- Requirement:
Quote the entries in full, character for character, without their images.

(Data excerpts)
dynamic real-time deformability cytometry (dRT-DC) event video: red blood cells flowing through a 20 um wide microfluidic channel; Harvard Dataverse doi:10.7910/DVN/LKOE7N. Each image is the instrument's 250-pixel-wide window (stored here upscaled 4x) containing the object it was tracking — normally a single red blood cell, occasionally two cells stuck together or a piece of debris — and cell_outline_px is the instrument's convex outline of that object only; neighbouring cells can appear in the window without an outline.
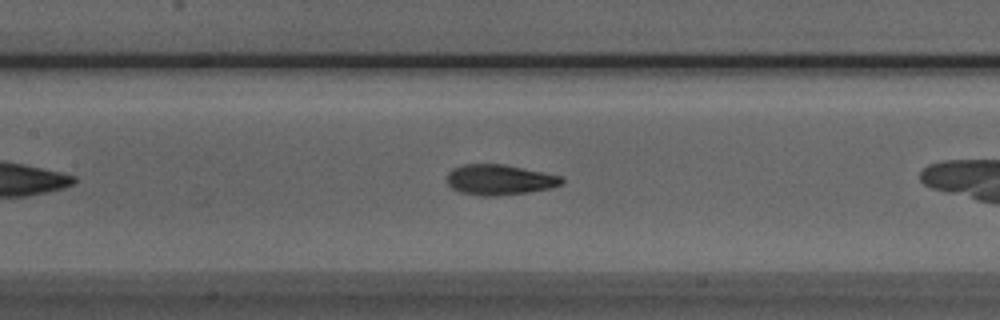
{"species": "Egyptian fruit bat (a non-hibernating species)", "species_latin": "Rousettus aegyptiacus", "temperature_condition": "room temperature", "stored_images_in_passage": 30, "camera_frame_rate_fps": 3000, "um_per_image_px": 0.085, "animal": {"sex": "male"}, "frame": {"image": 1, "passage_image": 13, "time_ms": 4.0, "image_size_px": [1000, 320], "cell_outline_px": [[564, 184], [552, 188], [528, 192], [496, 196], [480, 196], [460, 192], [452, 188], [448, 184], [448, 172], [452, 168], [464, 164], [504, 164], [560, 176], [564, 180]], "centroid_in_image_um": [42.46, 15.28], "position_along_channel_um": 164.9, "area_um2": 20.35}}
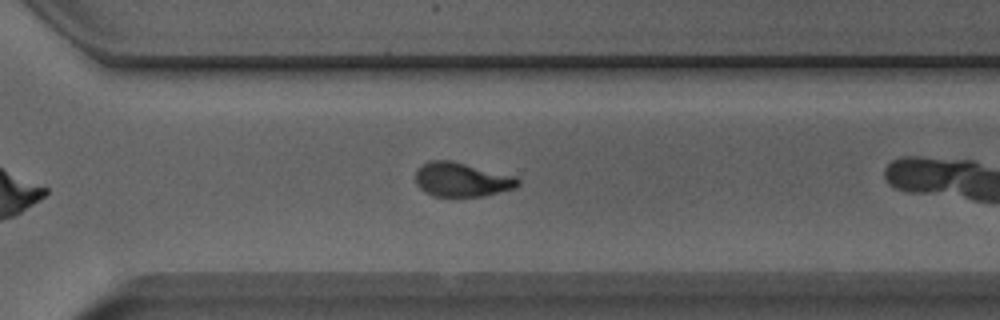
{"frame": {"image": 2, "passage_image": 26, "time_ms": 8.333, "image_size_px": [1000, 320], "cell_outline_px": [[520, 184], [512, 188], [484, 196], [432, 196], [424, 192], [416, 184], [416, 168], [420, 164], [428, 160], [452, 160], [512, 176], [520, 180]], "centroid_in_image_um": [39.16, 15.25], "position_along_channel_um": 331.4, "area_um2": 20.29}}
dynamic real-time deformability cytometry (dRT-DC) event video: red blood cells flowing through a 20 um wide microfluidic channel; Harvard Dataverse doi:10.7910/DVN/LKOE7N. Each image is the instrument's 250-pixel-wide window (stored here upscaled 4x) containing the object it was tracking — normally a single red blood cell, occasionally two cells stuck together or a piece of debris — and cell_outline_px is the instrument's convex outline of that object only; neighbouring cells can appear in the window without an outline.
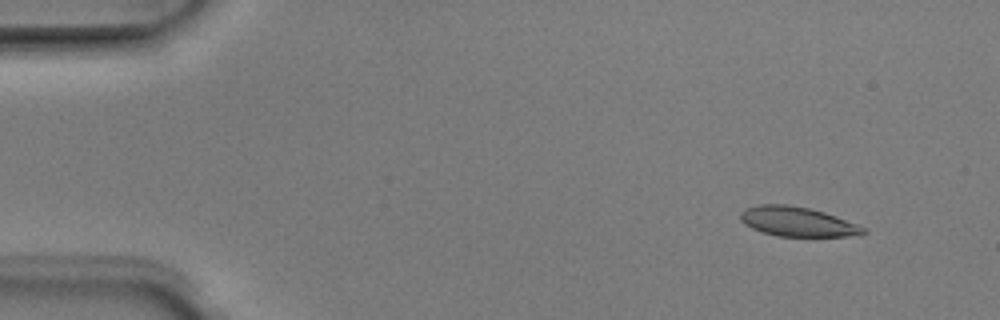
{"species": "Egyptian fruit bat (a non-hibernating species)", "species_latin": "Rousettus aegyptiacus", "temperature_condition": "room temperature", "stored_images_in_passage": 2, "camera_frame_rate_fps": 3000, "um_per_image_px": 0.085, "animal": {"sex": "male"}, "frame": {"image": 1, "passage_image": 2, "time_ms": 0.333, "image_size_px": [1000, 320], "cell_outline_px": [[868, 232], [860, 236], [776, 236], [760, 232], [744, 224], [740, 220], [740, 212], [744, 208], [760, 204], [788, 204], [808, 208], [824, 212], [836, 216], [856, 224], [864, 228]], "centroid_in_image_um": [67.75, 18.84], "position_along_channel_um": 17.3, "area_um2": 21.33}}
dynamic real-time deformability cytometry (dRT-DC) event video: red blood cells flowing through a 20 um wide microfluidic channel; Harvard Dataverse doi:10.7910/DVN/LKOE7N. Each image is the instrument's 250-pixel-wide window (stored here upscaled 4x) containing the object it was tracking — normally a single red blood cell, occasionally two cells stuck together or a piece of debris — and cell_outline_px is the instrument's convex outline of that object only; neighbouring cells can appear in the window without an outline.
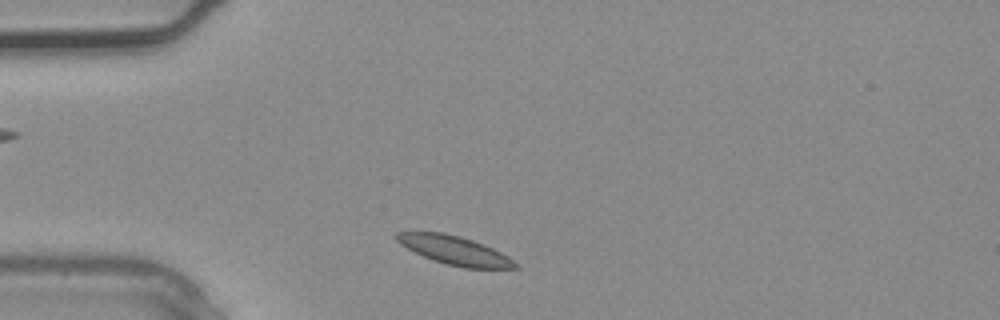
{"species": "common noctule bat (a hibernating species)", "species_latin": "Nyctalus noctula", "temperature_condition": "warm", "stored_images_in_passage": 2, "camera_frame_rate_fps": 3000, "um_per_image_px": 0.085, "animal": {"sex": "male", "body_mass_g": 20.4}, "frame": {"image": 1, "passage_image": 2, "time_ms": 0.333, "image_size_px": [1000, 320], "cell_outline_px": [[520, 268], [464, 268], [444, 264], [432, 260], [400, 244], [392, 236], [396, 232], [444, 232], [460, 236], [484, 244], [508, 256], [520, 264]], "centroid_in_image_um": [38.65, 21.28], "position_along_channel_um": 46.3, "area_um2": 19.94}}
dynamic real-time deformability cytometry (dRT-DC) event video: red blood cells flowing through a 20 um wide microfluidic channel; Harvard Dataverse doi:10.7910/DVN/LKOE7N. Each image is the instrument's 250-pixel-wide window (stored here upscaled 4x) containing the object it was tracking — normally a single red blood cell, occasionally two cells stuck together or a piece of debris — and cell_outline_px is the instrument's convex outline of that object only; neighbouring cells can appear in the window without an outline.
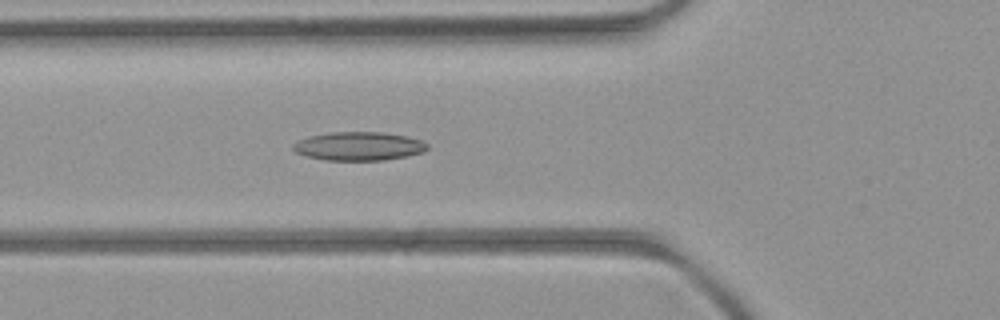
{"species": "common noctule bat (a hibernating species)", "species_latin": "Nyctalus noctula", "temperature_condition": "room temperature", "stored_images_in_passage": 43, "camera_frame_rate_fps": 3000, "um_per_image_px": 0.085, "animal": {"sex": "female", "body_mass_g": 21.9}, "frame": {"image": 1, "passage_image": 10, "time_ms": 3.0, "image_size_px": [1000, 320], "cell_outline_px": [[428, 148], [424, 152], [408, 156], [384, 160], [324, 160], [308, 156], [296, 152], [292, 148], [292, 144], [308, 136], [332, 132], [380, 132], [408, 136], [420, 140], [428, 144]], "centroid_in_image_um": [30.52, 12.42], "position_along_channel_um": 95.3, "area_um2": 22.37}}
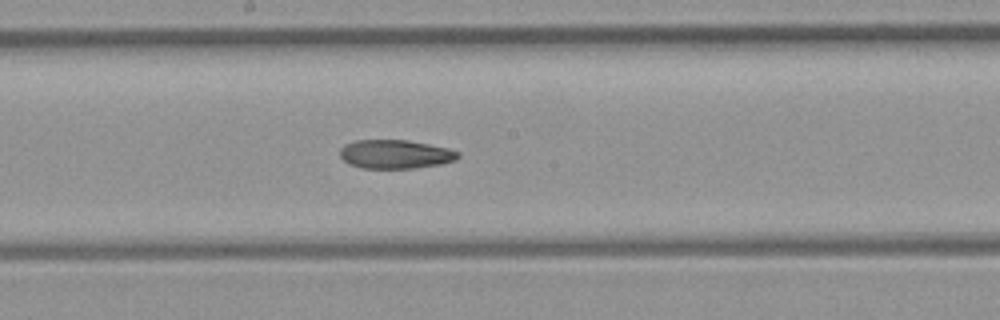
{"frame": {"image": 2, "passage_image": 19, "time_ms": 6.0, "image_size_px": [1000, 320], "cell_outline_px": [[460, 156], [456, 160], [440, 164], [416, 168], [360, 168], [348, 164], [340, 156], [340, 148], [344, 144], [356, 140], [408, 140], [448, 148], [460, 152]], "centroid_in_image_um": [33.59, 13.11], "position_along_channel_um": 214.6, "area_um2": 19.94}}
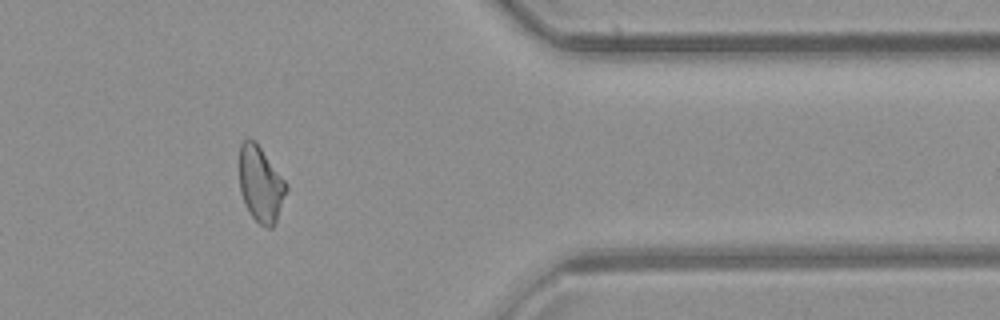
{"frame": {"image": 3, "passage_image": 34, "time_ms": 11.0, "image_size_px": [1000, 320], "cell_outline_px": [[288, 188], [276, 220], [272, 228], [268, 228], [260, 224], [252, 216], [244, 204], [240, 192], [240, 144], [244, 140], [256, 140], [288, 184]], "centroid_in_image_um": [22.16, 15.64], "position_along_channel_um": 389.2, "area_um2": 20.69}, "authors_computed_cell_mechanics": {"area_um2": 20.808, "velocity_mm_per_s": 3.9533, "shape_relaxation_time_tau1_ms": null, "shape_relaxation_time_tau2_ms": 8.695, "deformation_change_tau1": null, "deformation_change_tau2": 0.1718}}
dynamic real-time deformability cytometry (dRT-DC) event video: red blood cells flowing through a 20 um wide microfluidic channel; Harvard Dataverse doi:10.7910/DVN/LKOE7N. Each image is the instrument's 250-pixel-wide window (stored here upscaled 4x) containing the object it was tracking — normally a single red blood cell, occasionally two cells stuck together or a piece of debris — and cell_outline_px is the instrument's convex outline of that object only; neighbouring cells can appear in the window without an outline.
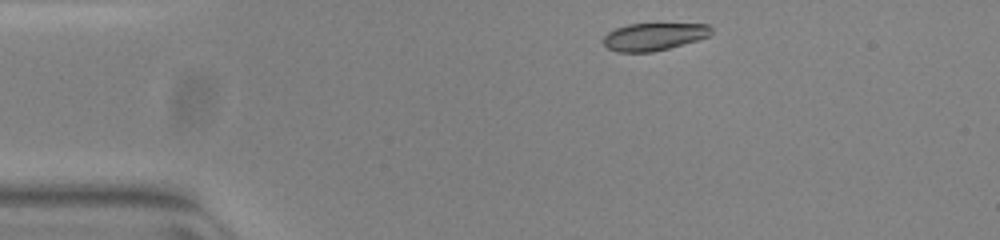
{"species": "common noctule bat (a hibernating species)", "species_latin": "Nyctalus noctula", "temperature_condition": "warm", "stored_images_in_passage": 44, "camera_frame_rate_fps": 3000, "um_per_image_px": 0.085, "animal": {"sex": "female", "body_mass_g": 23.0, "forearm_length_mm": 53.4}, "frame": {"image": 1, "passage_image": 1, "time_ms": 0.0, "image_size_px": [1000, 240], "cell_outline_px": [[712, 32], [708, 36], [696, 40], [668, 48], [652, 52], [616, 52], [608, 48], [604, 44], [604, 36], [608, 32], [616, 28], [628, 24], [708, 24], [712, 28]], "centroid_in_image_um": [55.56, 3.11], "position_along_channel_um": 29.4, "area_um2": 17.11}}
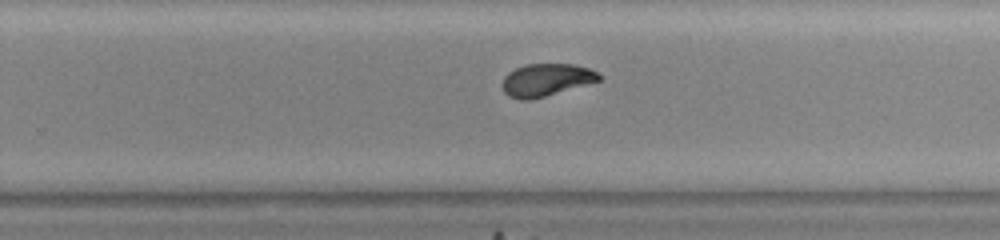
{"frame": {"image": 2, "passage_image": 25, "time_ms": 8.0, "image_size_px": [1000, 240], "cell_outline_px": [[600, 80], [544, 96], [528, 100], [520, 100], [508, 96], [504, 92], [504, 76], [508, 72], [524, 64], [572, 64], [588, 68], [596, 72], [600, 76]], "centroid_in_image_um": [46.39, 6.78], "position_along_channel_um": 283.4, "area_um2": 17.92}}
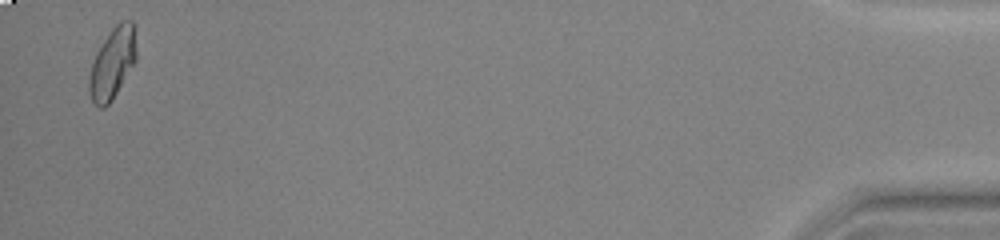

- Exercise solution:
dynamic real-time deformability cytometry (dRT-DC) event video: red blood cells flowing through a 20 um wide microfluidic channel; Harvard Dataverse doi:10.7910/DVN/LKOE7N. Each image is the instrument's 250-pixel-wide window (stored here upscaled 4x) containing the object it was tracking — normally a single red blood cell, occasionally two cells stuck together or a piece of debris — and cell_outline_px is the instrument's convex outline of that object only; neighbouring cells can appear in the window without an outline.
{"species": "Egyptian fruit bat (a non-hibernating species)", "species_latin": "Rousettus aegyptiacus", "temperature_condition": "room temperature", "stored_images_in_passage": 30, "camera_frame_rate_fps": 3000, "um_per_image_px": 0.085, "animal": {"sex": "male"}, "frame": {"image": 1, "passage_image": 13, "time_ms": 4.0, "image_size_px": [1000, 320], "cell_outline_px": [[564, 184], [552, 188], [528, 192], [496, 196], [480, 196], [460, 192], [452, 188], [448, 184], [448, 172], [452, 168], [464, 164], [504, 164], [560, 176], [564, 180]], "centroid_in_image_um": [42.46, 15.28], "position_along_channel_um": 164.9, "area_um2": 20.35}}
{"frame": {"image": 2, "passage_image": 26, "time_ms": 8.333, "image_size_px": [1000, 320], "cell_outline_px": [[520, 184], [512, 188], [484, 196], [432, 196], [424, 192], [416, 184], [416, 168], [420, 164], [428, 160], [452, 160], [512, 176], [520, 180]], "centroid_in_image_um": [39.16, 15.25], "position_along_channel_um": 331.4, "area_um2": 20.29}}
dynamic real-time deformability cytometry (dRT-DC) event video: red blood cells flowing through a 20 um wide microfluidic channel; Harvard Dataverse doi:10.7910/DVN/LKOE7N. Each image is the instrument's 250-pixel-wide window (stored here upscaled 4x) containing the object it was tracking — normally a single red blood cell, occasionally two cells stuck together or a piece of debris — and cell_outline_px is the instrument's convex outline of that object only; neighbouring cells can appear in the window without an outline.
{"species": "Egyptian fruit bat (a non-hibernating species)", "species_latin": "Rousettus aegyptiacus", "temperature_condition": "room temperature", "stored_images_in_passage": 2, "camera_frame_rate_fps": 3000, "um_per_image_px": 0.085, "animal": {"sex": "male"}, "frame": {"image": 1, "passage_image": 2, "time_ms": 0.333, "image_size_px": [1000, 320], "cell_outline_px": [[868, 232], [860, 236], [776, 236], [760, 232], [744, 224], [740, 220], [740, 212], [744, 208], [760, 204], [788, 204], [808, 208], [824, 212], [836, 216], [856, 224], [864, 228]], "centroid_in_image_um": [67.75, 18.84], "position_along_channel_um": 17.3, "area_um2": 21.33}}
dynamic real-time deformability cytometry (dRT-DC) event video: red blood cells flowing through a 20 um wide microfluidic channel; Harvard Dataverse doi:10.7910/DVN/LKOE7N. Each image is the instrument's 250-pixel-wide window (stored here upscaled 4x) containing the object it was tracking — normally a single red blood cell, occasionally two cells stuck together or a piece of debris — and cell_outline_px is the instrument's convex outline of that object only; neighbouring cells can appear in the window without an outline.
{"species": "common noctule bat (a hibernating species)", "species_latin": "Nyctalus noctula", "temperature_condition": "warm", "stored_images_in_passage": 2, "camera_frame_rate_fps": 3000, "um_per_image_px": 0.085, "animal": {"sex": "male", "body_mass_g": 20.4}, "frame": {"image": 1, "passage_image": 2, "time_ms": 0.333, "image_size_px": [1000, 320], "cell_outline_px": [[520, 268], [464, 268], [444, 264], [432, 260], [400, 244], [392, 236], [396, 232], [444, 232], [460, 236], [484, 244], [508, 256], [520, 264]], "centroid_in_image_um": [38.65, 21.28], "position_along_channel_um": 46.3, "area_um2": 19.94}}
dynamic real-time deformability cytometry (dRT-DC) event video: red blood cells flowing through a 20 um wide microfluidic channel; Harvard Dataverse doi:10.7910/DVN/LKOE7N. Each image is the instrument's 250-pixel-wide window (stored here upscaled 4x) containing the object it was tracking — normally a single red blood cell, occasionally two cells stuck together or a piece of debris — and cell_outline_px is the instrument's convex outline of that object only; neighbouring cells can appear in the window without an outline.
{"species": "common noctule bat (a hibernating species)", "species_latin": "Nyctalus noctula", "temperature_condition": "room temperature", "stored_images_in_passage": 43, "camera_frame_rate_fps": 3000, "um_per_image_px": 0.085, "animal": {"sex": "female", "body_mass_g": 21.9}, "frame": {"image": 1, "passage_image": 10, "time_ms": 3.0, "image_size_px": [1000, 320], "cell_outline_px": [[428, 148], [424, 152], [408, 156], [384, 160], [324, 160], [308, 156], [296, 152], [292, 148], [292, 144], [308, 136], [332, 132], [380, 132], [408, 136], [420, 140], [428, 144]], "centroid_in_image_um": [30.52, 12.42], "position_along_channel_um": 95.3, "area_um2": 22.37}}
{"frame": {"image": 2, "passage_image": 19, "time_ms": 6.0, "image_size_px": [1000, 320], "cell_outline_px": [[460, 156], [456, 160], [440, 164], [416, 168], [360, 168], [348, 164], [340, 156], [340, 148], [344, 144], [356, 140], [408, 140], [448, 148], [460, 152]], "centroid_in_image_um": [33.59, 13.11], "position_along_channel_um": 214.6, "area_um2": 19.94}}
{"frame": {"image": 3, "passage_image": 34, "time_ms": 11.0, "image_size_px": [1000, 320], "cell_outline_px": [[288, 188], [276, 220], [272, 228], [268, 228], [260, 224], [252, 216], [244, 204], [240, 192], [240, 144], [244, 140], [256, 140], [288, 184]], "centroid_in_image_um": [22.16, 15.64], "position_along_channel_um": 389.2, "area_um2": 20.69}, "authors_computed_cell_mechanics": {"area_um2": 20.808, "velocity_mm_per_s": 3.9533, "shape_relaxation_time_tau1_ms": null, "shape_relaxation_time_tau2_ms": 8.695, "deformation_change_tau1": null, "deformation_change_tau2": 0.1718}}
dynamic real-time deformability cytometry (dRT-DC) event video: red blood cells flowing through a 20 um wide microfluidic channel; Harvard Dataverse doi:10.7910/DVN/LKOE7N. Each image is the instrument's 250-pixel-wide window (stored here upscaled 4x) containing the object it was tracking — normally a single red blood cell, occasionally two cells stuck together or a piece of debris — and cell_outline_px is the instrument's convex outline of that object only; neighbouring cells can appear in the window without an outline.
{"species": "common noctule bat (a hibernating species)", "species_latin": "Nyctalus noctula", "temperature_condition": "warm", "stored_images_in_passage": 44, "camera_frame_rate_fps": 3000, "um_per_image_px": 0.085, "animal": {"sex": "female", "body_mass_g": 23.0, "forearm_length_mm": 53.4}, "frame": {"image": 1, "passage_image": 1, "time_ms": 0.0, "image_size_px": [1000, 240], "cell_outline_px": [[712, 32], [708, 36], [696, 40], [668, 48], [652, 52], [616, 52], [608, 48], [604, 44], [604, 36], [608, 32], [616, 28], [628, 24], [708, 24], [712, 28]], "centroid_in_image_um": [55.56, 3.11], "position_along_channel_um": 29.4, "area_um2": 17.11}}
{"frame": {"image": 2, "passage_image": 25, "time_ms": 8.0, "image_size_px": [1000, 240], "cell_outline_px": [[600, 80], [544, 96], [528, 100], [520, 100], [508, 96], [504, 92], [504, 76], [508, 72], [524, 64], [572, 64], [588, 68], [596, 72], [600, 76]], "centroid_in_image_um": [46.39, 6.78], "position_along_channel_um": 283.4, "area_um2": 17.92}}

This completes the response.